Patten was the last governor of Hong Kong before it was handed back to China in 1997 and has repeatedly spoken out about the importance of protecting its democratic freedoms.

Since the handover, Hong Kong has been ruled under a semi-autonomous “one country, two systems” deal which allows rights unseen on the mainland, but Beijing is increasingly tightening its grip.

Prominent democracy activist Joshua Wong and two fellow campaigners were jailed last month for their role in a protest that sparked massive Umbrella Movement rallies in 2014 calling for political reforms.

They had previously served community service for the same charges, but the government successfully sought to overturn the non-custodial sentences.

“I don’t seek to question the judges, the courts, the system, except where political decisions are made,” Patten told reporters at Hong Kong’s Foreign Correspondents’ Club.

“I think in the case of Joshua Wong and his colleagues it was a political decision by the secretary of justice to appeal sentences of a lower court,” he said.

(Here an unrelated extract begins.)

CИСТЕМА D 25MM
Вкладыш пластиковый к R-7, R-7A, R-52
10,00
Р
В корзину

He recalled how the justice secretary, Rimsky Yuen, had recently given a lecture at Oxford University, where Patten is chancellor, and had described Hong Kong as “Asia’s international hub for the rule of law”.

“I strongly endorse that proposition, but I’m not sure that what’s happened is the best example to give of how that’s going to work,” he said.

While Patten has said he does not agree with young campaigners’ calls for independence for Hong Kong, which have infuriated Beijing, he said they should be given the opportunity to discuss their views with authorities.

It comes as university heads have said they will not tolerate posters and banners advocating independence on campuses which have appeared since the start of term.

Student unions have criticised them for curtailing their freedom of speech.

As the row escalates, city leader Carrie Lam said this morning there was “no room for any discussion on the independence of Hong Kong”.

Patten questioned how many government officials had ever discussed the issue with the students, having been to Hong Kong University on his last visit to explain why he felt the campaign for independence was misguided.

“I hope there’ll be a dialogue,” he said.

“You can’t simply expect people to accept your values or standards or political judgments without talking to them about it,” he said.

“You can’t trample ideas into the dust.”

He also advised students to be “restrained” in putting their arguments and to ask the government to come and talk to them.

Patten’s speech came just ahead of a court hearing for nine pro-democracy activists, including three veteran Umbrella Movement campaigners.

That hearing was later adjourned until January.